# Article Retrieval System with Gemma and LangChain

## Introduction

#### This notebook focuses on two primary objectives:
   - Constructing a system designed to retrieve relevant article fragments according to a given query.
   - Utilizing the retrieved information to enhance an input to a generative model to develop a RAG Q&A system.

I'm going to use the articles from the [1300+ Towards DataScience Medium Articles Dataset](https://www.kaggle.com/datasets/meruvulikith/1300-towards-datascience-medium-articles-dataset) 

## Installation and imports


In [None]:
!pip install -q -U transformers accelerate bitsandbytes langchain sentence-transformers

In [None]:
import pandas as pd
import re
from langchain.text_splitter import RecursiveCharacterTextSplitter
from langchain.document_loaders import DataFrameLoader
import torch
from transformers import AutoModelForCausalLM, AutoTokenizer,BitsAndBytesConfig
from sentence_transformers import SentenceTransformer, util,CrossEncoder
from IPython.display import display, Markdown
import logging
import warnings

In [None]:
# Hide warnings
warnings.filterwarnings('ignore')
# Disable logging for transformers library
logging.getLogger("transformers").setLevel(logging.ERROR)
# Disable logging for XLA (Accelerated Linear Algebra) library
logging.getLogger("tensorflow").setLevel(logging.ERROR)

## Data cleaning and exploration

In [None]:
df=pd.read_csv('/kaggle/input/medium/medium.csv')
df.describe()

### Handling duplicate Article Titles

In [None]:
mask = df.groupby('Title')['Title'].transform('size') > 1
non_unique_rows = df[mask]
non_unique_rows

In [None]:
for i,row in enumerate(non_unique_rows['Text']):
    print(f'Text {i}')
    print(row)
    print('--------------------------------------------------------------------------')

### Remove the duplicate row - the texts with the same article title are identical.

In [None]:
df = df.drop(616)

### Remove emojis

In [None]:
def remove_emojis(text):
        emoji_pattern = re.compile("["
                u"\U0001F600-\U0001F64F"  # emoticons
                u"\U0001F300-\U0001F5FF"  # symbols & pictographs
                u"\U0001F680-\U0001F6FF"  # transport & map symbols
                u"\U0001F1E0-\U0001F1FF"  # flags (iOS)
                                   "]+", flags=re.UNICODE)
        return emoji_pattern.sub(r'', text) # no emoji
# df.apply(remove_emojis)

• [DATA SUPPLIED]
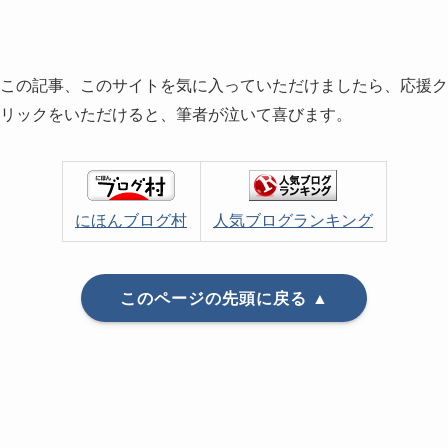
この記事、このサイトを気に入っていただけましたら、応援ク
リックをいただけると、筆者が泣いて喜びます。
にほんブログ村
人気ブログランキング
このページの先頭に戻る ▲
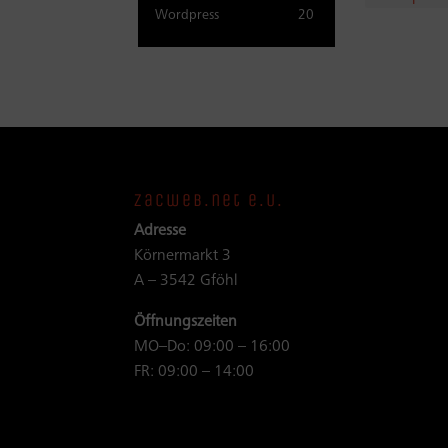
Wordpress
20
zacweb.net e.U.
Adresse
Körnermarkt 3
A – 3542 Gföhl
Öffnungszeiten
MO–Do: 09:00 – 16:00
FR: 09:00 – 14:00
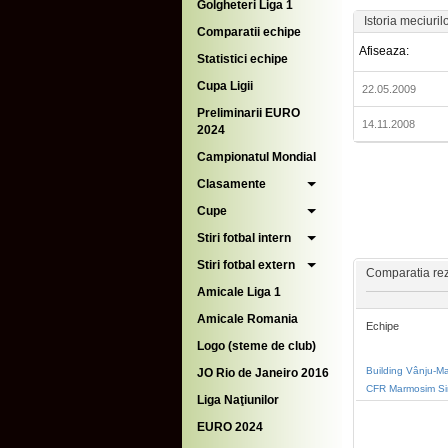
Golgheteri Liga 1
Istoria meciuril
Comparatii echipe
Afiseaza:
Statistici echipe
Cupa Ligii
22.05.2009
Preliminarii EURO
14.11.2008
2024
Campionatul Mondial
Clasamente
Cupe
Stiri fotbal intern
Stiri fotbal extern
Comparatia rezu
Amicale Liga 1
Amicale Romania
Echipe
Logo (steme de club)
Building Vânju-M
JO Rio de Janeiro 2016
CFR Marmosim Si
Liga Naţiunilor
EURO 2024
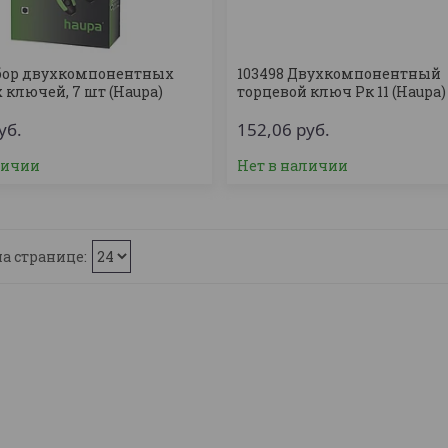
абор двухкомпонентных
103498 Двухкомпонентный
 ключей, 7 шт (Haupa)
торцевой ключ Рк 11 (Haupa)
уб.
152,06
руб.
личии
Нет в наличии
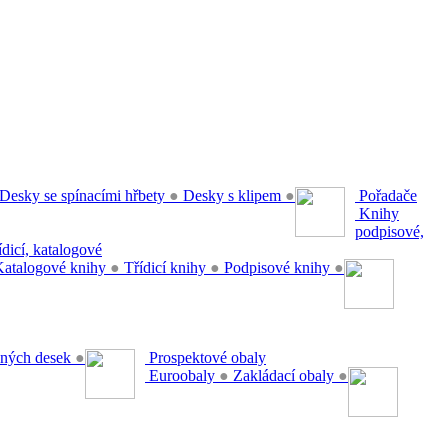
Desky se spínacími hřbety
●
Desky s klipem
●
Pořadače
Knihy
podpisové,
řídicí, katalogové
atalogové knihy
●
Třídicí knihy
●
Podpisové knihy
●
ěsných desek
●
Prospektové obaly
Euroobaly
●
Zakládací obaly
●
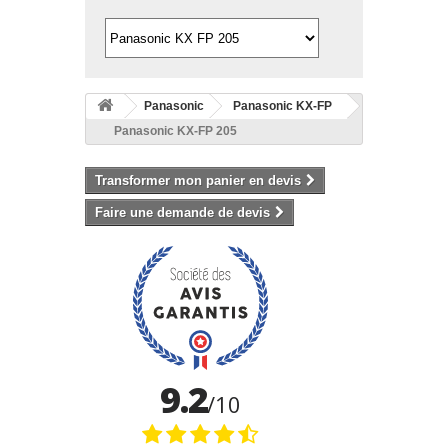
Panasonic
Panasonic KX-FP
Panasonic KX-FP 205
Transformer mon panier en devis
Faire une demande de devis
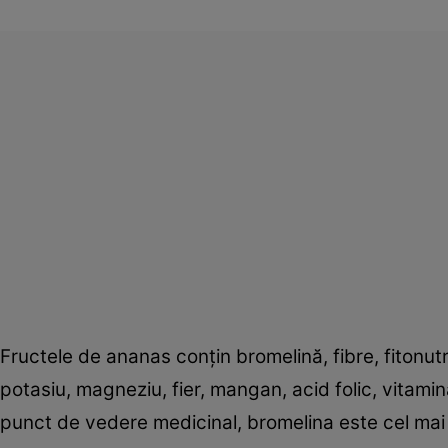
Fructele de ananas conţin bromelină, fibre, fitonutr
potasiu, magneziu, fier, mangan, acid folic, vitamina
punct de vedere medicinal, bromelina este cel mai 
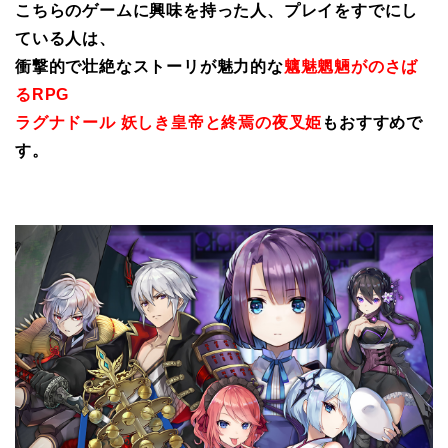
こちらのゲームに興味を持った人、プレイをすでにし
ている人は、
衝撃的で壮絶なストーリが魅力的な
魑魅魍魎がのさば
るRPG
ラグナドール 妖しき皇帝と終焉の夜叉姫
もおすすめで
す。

• [PROBLEMS TO SOLVE]
1 > Which dataset supplies the articles used in the article retrieval notebook?
2 > Reproduce the part of the article retrieval notebook from "# Disable logging for XLA" to "df.describe()".
3 > Write the next part of the article retrieval notebook, starting after its last line.
The records have no connection to the article retrieval notebook.

• [RESULTS]
1 > The 1300+ Towards DataScience Medium Articles Dataset.

2 >
# Disable logging for XLA (Accelerated Linear Algebra) library
logging.getLogger("tensorflow").setLevel(logging.ERROR)

## Data cleaning and exploration

In [None]:
df=pd.read_csv('/kaggle/input/medium/medium.csv')
df.describe()

3 >
df['Title'] = df['Title'].apply(remove_emojis)
df['Text'] = df['Text'].apply(remove_emojis)





### Explore the data

In [None]:
df_stats=df.copy()
df_stats['Text_length'] = df['Text'].apply(len)
df_stats['Words_count'] = df['Text'].apply(lambda x: len(x.split(" ")))
df_stats['Sentence_count'] = df['Text'].apply(lambda x: len(x.split(". ")))
df_stats['Token_count']=df['Text'].apply(len)/4
df_stats.plot(y='Text_length')
df_stats.describe()


## Chunking
### I'll utilize a `Recursive Text Splitter`. Splitting text recursively serves the purpose of trying to keep related pieces of text next to each other. 

### After conducting experiments with different chunk sizes, I've determined that a chunk size of 1024 works best. This size effectively captures context and is likely to contain all necessary information within the top chunks.

In [None]:
text_splitter = RecursiveCharacterTextSplitter(
    chunk_size = 1024,
    chunk_overlap  = 100
)

articles = DataFrameLoader(df, page_content_column = "Text")
document = articles.load()
text_chunks= text_splitter.split_documents(document)

In [None]:
for i,chunk in enumerate(text_chunks[:3]):
   print(f'Chunk {i}')
   print(chunk.metadata)
   print(chunk.page_content)
   print('---------------------------------------------------------------------------------')

#### Convert chunk document to a DataFrame

In [None]:
chunks_df=pd.DataFrame()
chunks_df['Chunk']=[chunk.page_content for chunk in text_chunks]
chunks_df['Title']=[chunk.metadata['Title'] for chunk in text_chunks]
chunks_list=list(chunks_df['Chunk'])
chunks_df

## Embedding
### I'll be utilizing the `gte-large-en-v1.5` model for embedding purposes. This specific model has been chosen for its lower memory usage compared to other models, while also demonstrating strong performance. Currently, it holds the 9th position on the leaderboard, which can be viewed [here](https://huggingface.co/spaces/mteb/leaderboard).


In [None]:
embedding_model = SentenceTransformer('Alibaba-NLP/gte-large-en-v1.5', trust_remote_code=True )

Note: Creating the embeddings using this model takes some time, therefore I've saved them to a csv file. You can uncomment this cell to get the embeddings without a csv.

In [None]:
embeddings = embedding_model.encode(chunks_df['Chunk'],convert_to_tensor=True,normalize_embeddings=True)
# embeddings_df = pd.DataFrame(embeddings.tolist())
# embeddings_df_save_path = "embeddings_df.csv"
# embeddings_df.to_csv(embeddings_df_save_path, index=False)

In [None]:
# embeddings_df=pd.read_csv('/kaggle/input/embeddings/embeddings_df.csv')
# embeddings = torch.tensor(embeddings_df.values, dtype=torch.float32, device='cuda')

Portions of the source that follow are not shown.